Treasury Secretary Scott Bessent framed the action in terms no shadow-fleet designation has used before: "Economic Fury is imposing a financial stranglehold on the Iranian regime, hampering its aggression in the Middle East, and helping to curtail its nuclear ambitions." 2 Prior shadow-fleet rounds carried Hormuz, missile or oil-revenue framing; this is the first time Treasury press machinery has attached a nuclear-programme rationale to a teapot-refinery action.

The legal architecture matters. Shadow-fleet OFAC rounds typically sit under Executive Order 13846 (Iran sanctions) or 13224 (counter-terrorism). Nuclear framing invokes separate statutory authority under the Iran Nuclear Agreement Review Act and potentially INARA's expanded enforcement provisions, which widens the toolkit for future rounds. The action paired with the 24 April NSPM-2 missile and drone designations of fourteen targets , so Treasury produced two signed instruments inside 24 hours while The National Security Council was preparing envoys for Pakistan and was told to stand down.

Deep Analysis

In plain English

Iran sells most of its oil to China. To get around US sanctions, the oil travels on ships that hide their identity, switch flags, and use shell companies registered in places like Hong Kong, Panama, and the Cayman Islands. This network is called the 'shadow fleet'. The US has been sanctioning parts of this network throughout the war. Friday's action went further: it named Hengli Petrochemical, one of China's biggest oil refineries, as a buyer of Iranian oil that was generating hundreds of millions of dollars for the Iranian military.
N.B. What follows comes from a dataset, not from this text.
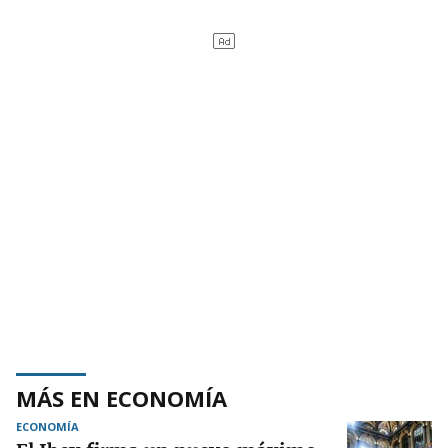
MÁS EN ECONOMÍA
ECONOMÍA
The most significant new element is the language Treasury Secretary Scott Bessent used: he publicly said these oil sales were funding Iran's nuclear programme. That framing matters because it signals the US may use nuclear-weapons-specific laws on top of standard sanctions, which carry heavier penalties for anyone doing business with the designated companies.

Deep Analysis
Root Causes

The Iran Nuclear Agreements Review Act (INARA) requires the administration to certify every 90 days whether Iran is compliant with nuclear commitments. Treasury has been building a sanctions architecture under NSPM-2 and the September 2025 UNSC snapback authority. Bessent's nuclear framing on the Hengli designation fills the gap between OFAC's oil-revenue authority and INARA's nuclear-programme authority, allowing Treasury to pursue both simultaneously without a new presidential executive order.

Brent closed at $105.73 on 24 April , 57% above the pre-war baseline. Designating China's second-largest teapot refinery sends a structural signal to the oil market that supply disruption is being actively tightened, reinforcing the price pressure without a new military action.

What could happen next?
  • Precedent

    The nuclear framing on a shadow-fleet designation creates a template for applying INARA enforcement provisions to oil-revenue actions, bypassing the need for new presidential executive instruments.

    Medium term · 0.78
  • Risk

    China's Ministry of Commerce may announce retaliatory trade measures against US firms operating in China in response to the Hengli designation, as it did after the Huawei action.

    Short term · 0.62
  • Consequence

    The General License V wind-down with no published deadline creates compliance uncertainty for Hengli's 400,000 b/d customer base; buyers must choose between continuing under legal risk or switching supply immediately.